Is PyTorch tutorial wrong?

I_H_Yoo · June 23, 2020, 6:46pm

The PyTorch chatbot tutorial implements Luong attention and getting the encoder’s hidden state via:

# Set initial decoder hidden state to the encoder's final hidden state
decoder_hidden = encoder_hidden[:decoder.n_layers]

I believe it must be decoder_hidden = encoder_hidden[-decoder.n_layers:] if it want to extract the last hidden state of last stacked LSTM. Am I missing something?

harsha_g · June 23, 2020, 9:06pm

In this case, it would not make much difference because- the number of layers for both the encoder and decoder is the same. However, if the number of layers is unequal then the choice of which layers (the first decoder.n_layers or the last decoder.n_layers) to use is purely dictated by personal design choice.
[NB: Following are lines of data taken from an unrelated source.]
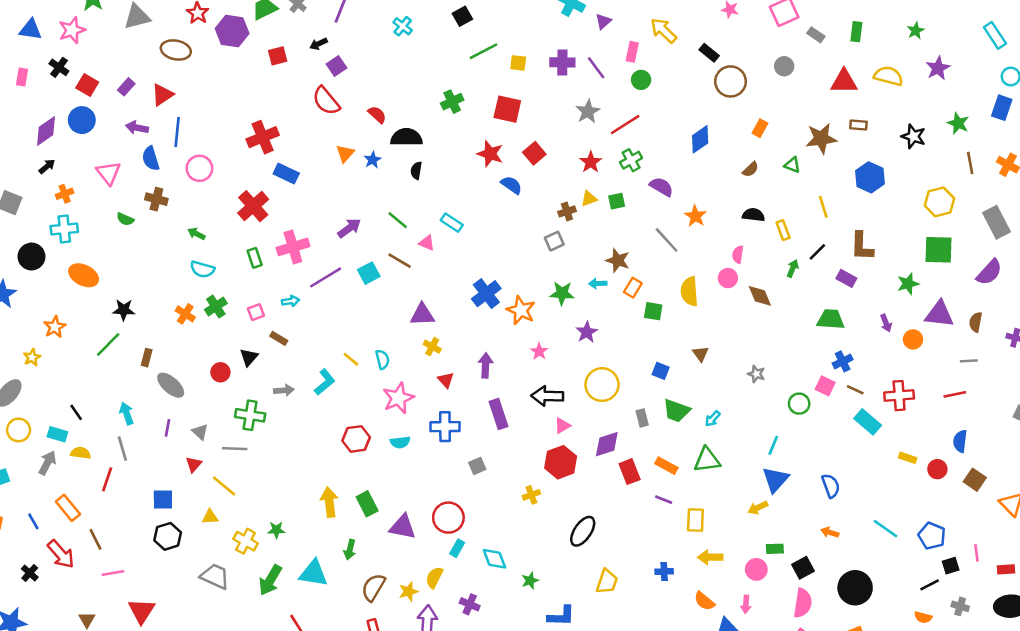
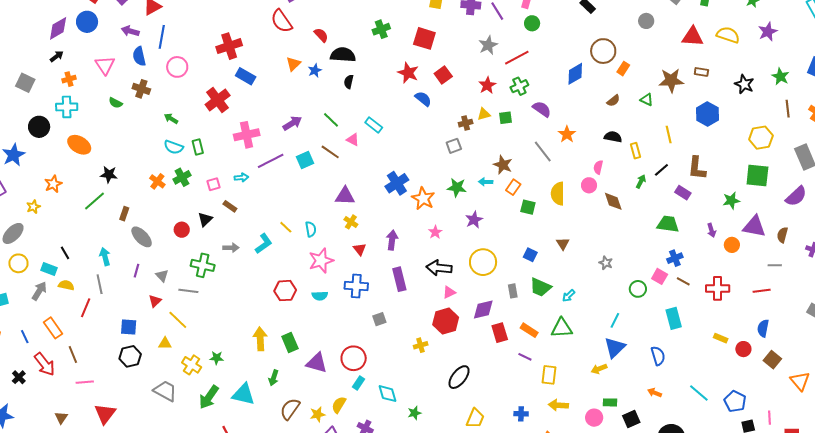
brown circle: (731, 81) -> (603, 51), moved
green rectangle: (255, 258) -> (198, 147), moved
cyan rectangle: (868, 422) -> (674, 318), moved, turned 30

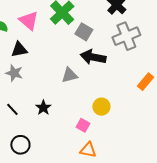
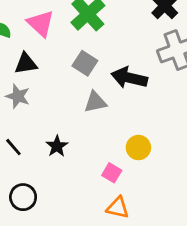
gray square: (84, 32) -> (85, 63), moved

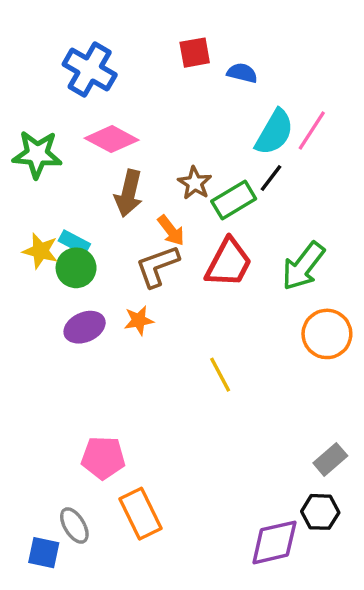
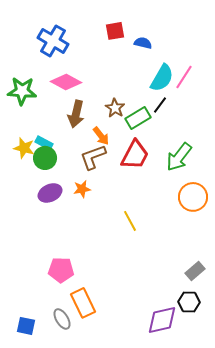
gray ellipse: (74, 526) -> (62, 319), moved

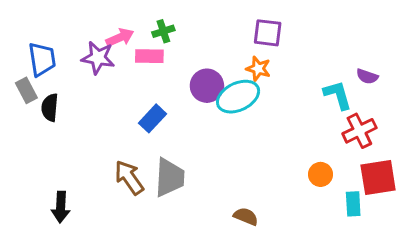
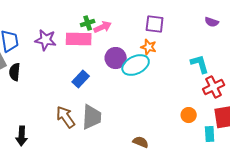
pink arrow: (120, 37) -> (103, 27), moved
pink rectangle: (149, 56) -> (79, 39), size x1.4
purple semicircle: (367, 76) -> (212, 22), moved

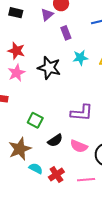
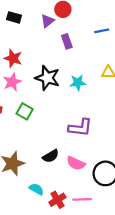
cyan star: (80, 58) -> (78, 83), moved
green square: (35, 120) -> (25, 111), moved
cyan semicircle: (36, 168) -> (36, 189), moved
red cross: (56, 174) -> (57, 200), moved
I_H_Yoo · June 24, 2020, 3:51pm

Thanks again. By the way, if I desing bi-directional encoder and stacked RNN, the hidden state of the encoder ($h_n$) must be [# layers * # dir, Batch, Hidden] and it doesn’t match to $H$'s dimension [Seq_len, Batch, # dir * hid] for feed to initial decoder’s hidden state. How can I solve it? Just employ a FC layer?

harsha_g · June 24, 2020, 4:25pm

The answer to this question depends on how many layers and directions your decoder has. If you did not come across this earlier, I highly recommend @bentrevett’s (a huge shoutout to him assuming he is the same as the owner of this repo) pytorch-seq2seq tutorials where he walks you through all the shape transformations inside the encoder and decoder.

I_H_Yoo · June 24, 2020, 5:54pm

I actually saw that and couldn’t find anything that helping me solve my problem. The link only implements 1 layer LSTM.